Resistance training load does not determine hypertrophy
Core takeaway from the thread
- Commenters broadly agree the paper reinforces an existing idea: for muscle size, going close to muscular failure matters more than whether you use heavy weights/low reps or light weights/high reps (within a reasonable rep range).
- Many note this is about hypertrophy, not maximal strength; strength-oriented training is still seen as heavier, lower-rep, more specific to the 1RM movement.
Methodology and limitations
- Several people question the 10‑week duration, suggesting 6+ months would be more meaningful.
- Criticism that subjects were “healthy, recreationally active but untrained” 22‑year‑old males: newbie gains are huge from almost any stimulus, so differences between protocols are hard to see.
- Concerns about small sample size and typical exercise-science issues (low power, no blinding, limited funding).
- Others counter that within-subject limb comparison partly controls for newbie status and that this is still useful data for the general untrained population.
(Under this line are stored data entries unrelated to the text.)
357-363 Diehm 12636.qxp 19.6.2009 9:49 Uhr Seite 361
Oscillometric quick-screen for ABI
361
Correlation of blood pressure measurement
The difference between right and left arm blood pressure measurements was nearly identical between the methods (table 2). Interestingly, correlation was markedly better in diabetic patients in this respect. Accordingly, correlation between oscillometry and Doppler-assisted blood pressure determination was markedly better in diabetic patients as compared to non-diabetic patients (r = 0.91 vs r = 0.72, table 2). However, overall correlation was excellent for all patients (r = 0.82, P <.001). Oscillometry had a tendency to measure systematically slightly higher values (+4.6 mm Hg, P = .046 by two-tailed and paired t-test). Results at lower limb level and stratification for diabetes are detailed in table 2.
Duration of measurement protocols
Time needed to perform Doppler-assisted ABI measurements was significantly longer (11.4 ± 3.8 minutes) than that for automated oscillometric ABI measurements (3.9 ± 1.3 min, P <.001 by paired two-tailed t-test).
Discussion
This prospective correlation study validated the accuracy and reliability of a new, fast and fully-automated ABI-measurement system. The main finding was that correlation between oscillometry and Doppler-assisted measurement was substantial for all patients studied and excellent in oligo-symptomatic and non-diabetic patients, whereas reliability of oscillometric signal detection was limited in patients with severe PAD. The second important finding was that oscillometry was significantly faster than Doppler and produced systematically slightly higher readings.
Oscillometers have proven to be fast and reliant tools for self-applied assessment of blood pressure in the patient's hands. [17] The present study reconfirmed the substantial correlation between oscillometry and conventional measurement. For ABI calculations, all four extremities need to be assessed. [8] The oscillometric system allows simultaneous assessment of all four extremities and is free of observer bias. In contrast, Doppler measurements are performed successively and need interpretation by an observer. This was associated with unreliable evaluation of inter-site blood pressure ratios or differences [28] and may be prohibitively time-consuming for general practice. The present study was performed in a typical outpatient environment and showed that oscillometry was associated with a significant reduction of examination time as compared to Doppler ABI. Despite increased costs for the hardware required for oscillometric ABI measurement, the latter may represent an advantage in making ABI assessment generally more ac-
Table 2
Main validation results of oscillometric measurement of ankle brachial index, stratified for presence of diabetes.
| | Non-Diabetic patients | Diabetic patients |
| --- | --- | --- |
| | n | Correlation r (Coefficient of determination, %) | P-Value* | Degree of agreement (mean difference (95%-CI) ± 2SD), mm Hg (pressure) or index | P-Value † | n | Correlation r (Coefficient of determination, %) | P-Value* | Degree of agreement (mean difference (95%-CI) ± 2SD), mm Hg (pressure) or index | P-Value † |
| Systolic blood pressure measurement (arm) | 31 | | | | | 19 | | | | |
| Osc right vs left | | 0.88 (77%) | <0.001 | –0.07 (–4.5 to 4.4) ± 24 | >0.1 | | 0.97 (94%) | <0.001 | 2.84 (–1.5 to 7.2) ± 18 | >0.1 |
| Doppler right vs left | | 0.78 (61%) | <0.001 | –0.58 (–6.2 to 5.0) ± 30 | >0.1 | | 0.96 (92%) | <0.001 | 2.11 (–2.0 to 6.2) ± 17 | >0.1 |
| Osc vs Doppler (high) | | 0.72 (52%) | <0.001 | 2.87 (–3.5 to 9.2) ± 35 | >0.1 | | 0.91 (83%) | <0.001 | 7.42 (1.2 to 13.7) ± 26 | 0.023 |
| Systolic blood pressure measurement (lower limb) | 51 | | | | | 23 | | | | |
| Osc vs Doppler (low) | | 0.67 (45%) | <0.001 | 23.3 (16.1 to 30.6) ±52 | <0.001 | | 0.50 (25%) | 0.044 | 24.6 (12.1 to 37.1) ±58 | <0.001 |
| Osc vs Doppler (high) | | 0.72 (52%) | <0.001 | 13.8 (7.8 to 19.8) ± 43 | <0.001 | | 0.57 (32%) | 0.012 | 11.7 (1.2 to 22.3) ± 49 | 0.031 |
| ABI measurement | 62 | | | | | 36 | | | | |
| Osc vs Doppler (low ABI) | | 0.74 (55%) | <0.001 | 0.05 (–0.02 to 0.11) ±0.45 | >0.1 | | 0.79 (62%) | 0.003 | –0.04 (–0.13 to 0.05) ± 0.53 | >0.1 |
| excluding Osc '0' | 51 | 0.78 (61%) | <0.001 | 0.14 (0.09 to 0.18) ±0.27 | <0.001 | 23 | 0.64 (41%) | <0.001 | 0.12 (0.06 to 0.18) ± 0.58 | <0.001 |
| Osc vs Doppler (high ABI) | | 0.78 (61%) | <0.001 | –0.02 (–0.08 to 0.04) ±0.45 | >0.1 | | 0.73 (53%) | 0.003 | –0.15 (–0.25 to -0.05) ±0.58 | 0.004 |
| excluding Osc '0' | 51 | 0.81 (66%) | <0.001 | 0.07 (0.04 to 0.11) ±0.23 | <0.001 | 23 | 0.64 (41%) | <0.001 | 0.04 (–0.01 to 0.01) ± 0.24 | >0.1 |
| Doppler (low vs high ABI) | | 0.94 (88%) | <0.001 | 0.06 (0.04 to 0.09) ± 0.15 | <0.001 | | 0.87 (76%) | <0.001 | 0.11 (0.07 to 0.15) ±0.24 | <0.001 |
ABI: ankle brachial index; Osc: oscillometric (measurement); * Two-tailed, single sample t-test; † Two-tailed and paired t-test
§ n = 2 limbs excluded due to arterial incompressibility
Failure, load, and injury risk
- Strong debate on training to failure:
- For isolation/small-muscle exercises, many think failure is fine.
- For heavy compound lifts (squat, deadlift, bench, overhead press), repeated training to true failure is seen as risky for joints, spine, and nervous system, especially with age.
- Common recommendation: usually keep 1–2 reps in reserve, occasionally test true failure to calibrate.
- Several stress that extremely low loads just become cardio; some minimal tension is required.
Strength vs hypertrophy and fiber characteristics
- Multiple comments emphasize muscle is not uniform: slow‑twitch vs fast‑twitch fibers and sport-specific demands (powerlifting vs running vs cycling).
- High load tends to improve 1RM more; study didn’t fully explore endurance differences between groups.
Programming, volume, and “what actually matters”
- Many frame progress as mainly driven by:
- Consistency over years
- Total volume (sets × reps × load) and/or time under tension
- Adequate protein, calories, and sleep
- Debate over whether volume or intensity is more fundamental, but broad agreement that you must work “hard enough” near failure.
- Myths challenged: “no pain, no gain” and “muscle shock” via constant variation; discomfort near failure is needed, but not joint pain or chronic agony.
Genetics and individual variation
- Several lifters report similar results from quite different protocols and highlight genetics, body mechanics, and life context as dominating long‑term outcomes.
- Consensus: there are many effective ways to get bigger; choose what you can do safely and consistently.